The high school will host a candlelight vigil for Mr. Hampton, a 2010 graduate, at 6 p.m. Thursday. The vigil is open to all and mourners are asked to bring candles to light.

Suffolk County Community College, where Mr. Hampton was studying criminal justice, will also hold a memorial for him at 11 a.m. next Monday morning, Feb. 3.

This spring was supposed to be Mr. Hampton’s last semester at Suffolk County Community College, Ms. Acevedo said. He was thinking of joining the Air Force or applying to Mercy College to further his education.

Now, his family is left to ponder what could have been for a life that long held so much promise.

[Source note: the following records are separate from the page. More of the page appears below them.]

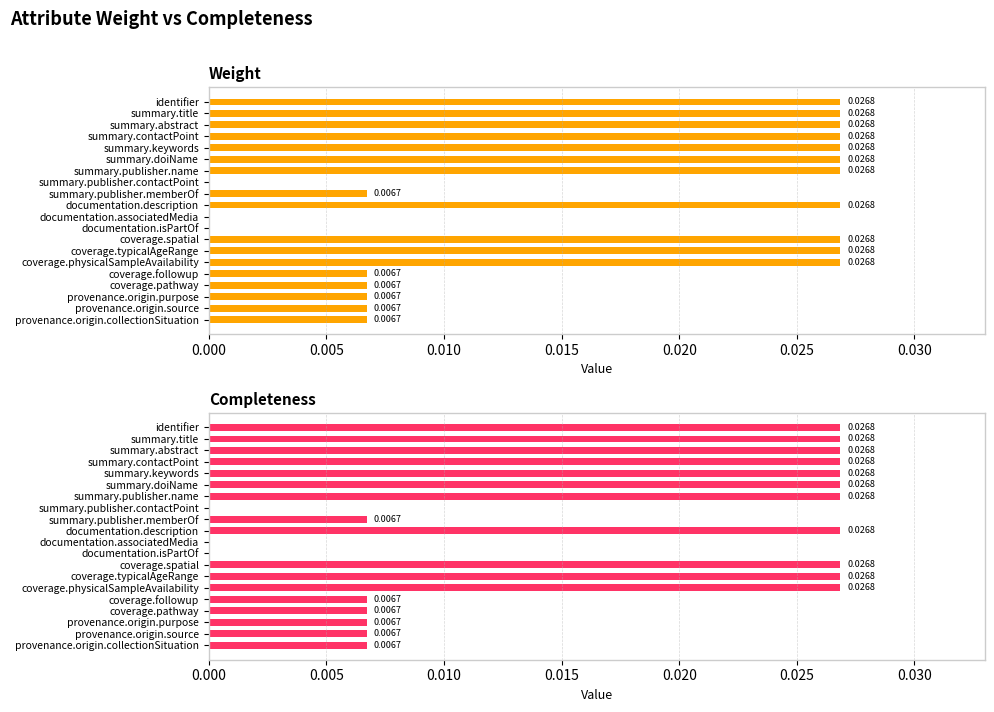

Rank the series by their maximum value, from lowest to highest.

Weight, Completeness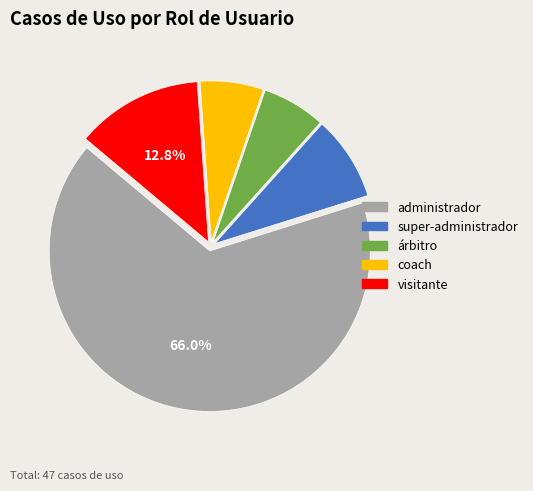

Is there a majority slice in this chart?

Yes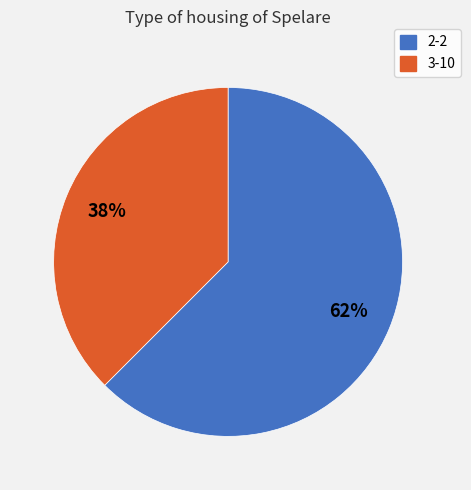

Between 3-10 and 2-2, which is larger?

2-2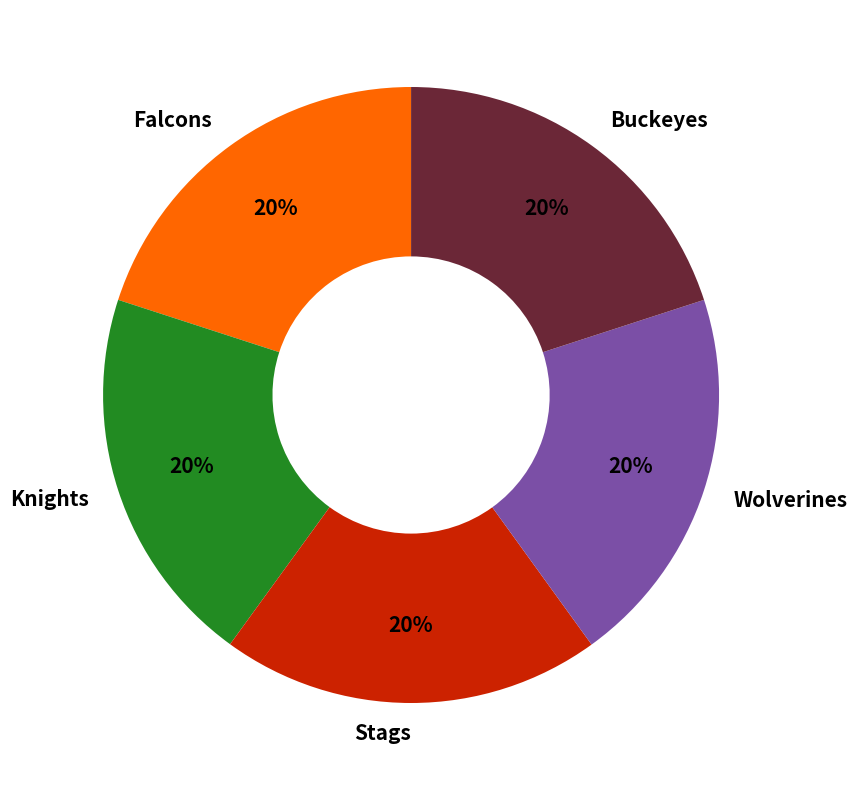

How many segments does this pie chart have?

5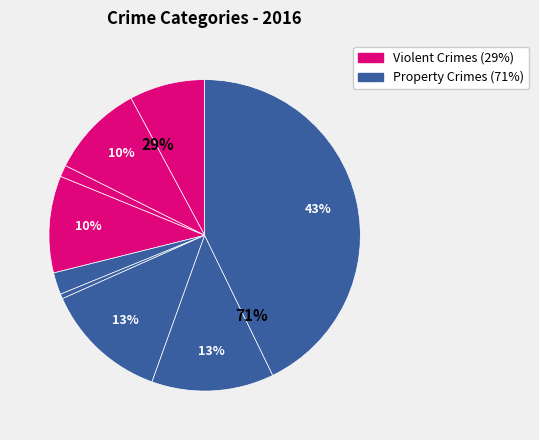

What percentage is the Aggravated Battery slice, to the nearest percent?

10%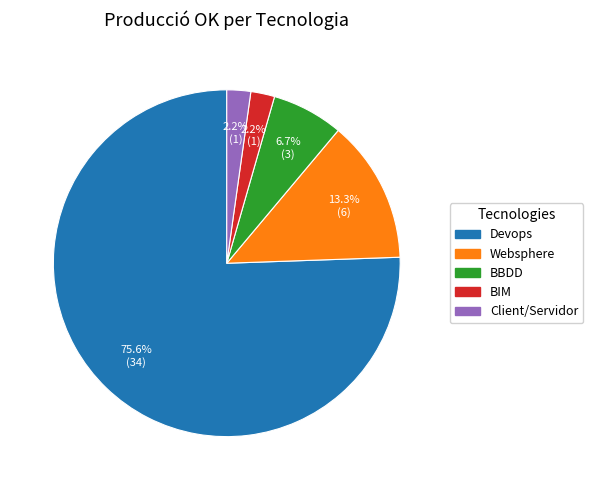

Count the number of slices in the pie.

5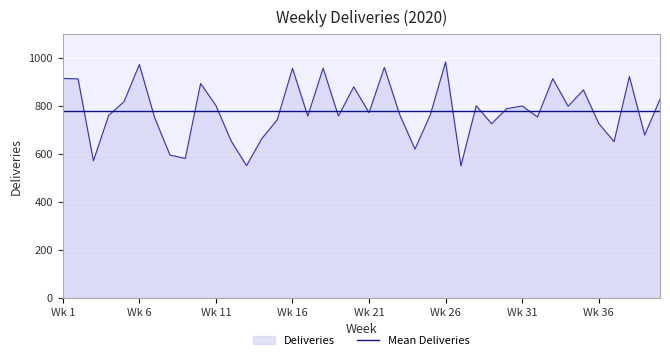

Which series has the widest spread of values?

Deliveries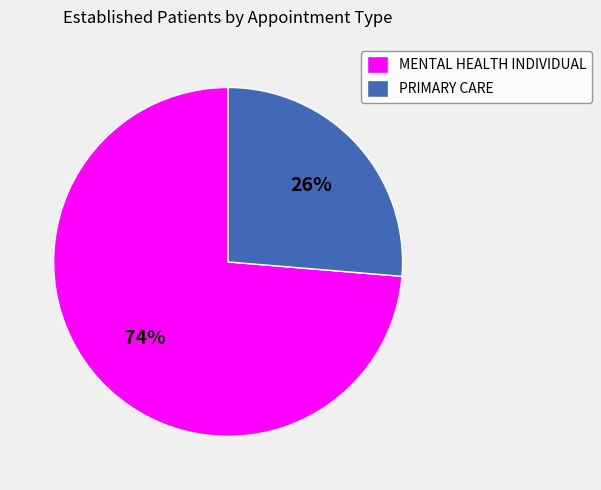

To the nearest percent, what is the average slice percentage?

50%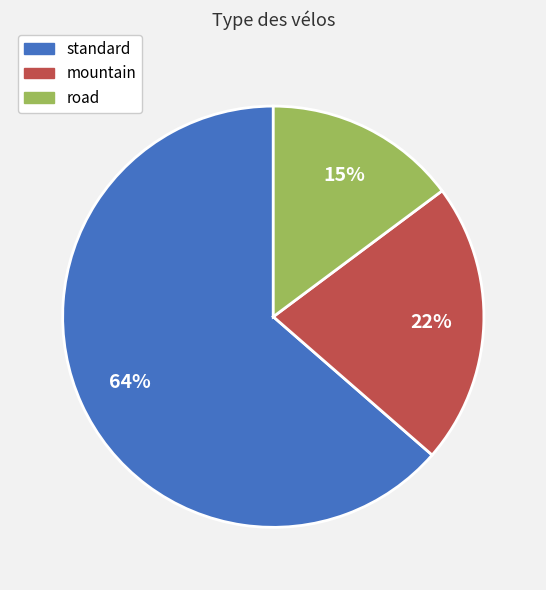

Does standard represent more than half of the total?

Yes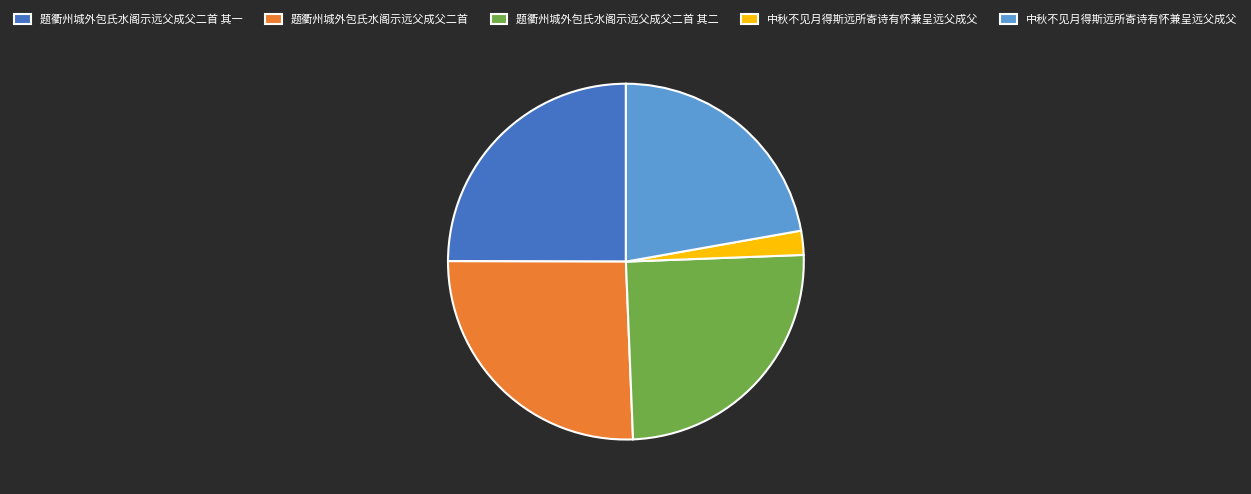

Is there any slice that represents more than half of the pie?

No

“I won’t ever get to see him get married someday,” said his sister, Jennifer Davis, tears streaming down her face. “It was senseless to take his life … They took his future from him, and that’s not fair.”

A wake and funeral services for Mr. Hampton will be held Saturday morning, according to Brockett Funeral Home in Southampton.

The services will be held at Galiee First Church of God in Christ, 87 Old Quogue Road, in Riverhead. The wake is set for 10 a.m., with a funeral mass at 11 a.m. Burial will follow at Southampton Cemetery. His family plans to establish a scholarship in his name.

Mr. Hampton, who always had a positive attitude, wouldn’t want others to be upset, one of his cousins said.

“Demitri always said that he wanted [us] to have a party [if he died],” said Neko Gettling. “ ‘I don’t want nobody crying, I don’t want none of that. I want to have a party.’ ”

But for a close-knit family that lost a brother, a cousin and a son — and now a hero who fought to protect his family — that wish is hard to grant.

“Demitri, that was our baby,” Ms. Davis said, sobbing. “I didn’t have him, but that was my baby, that was my baby.”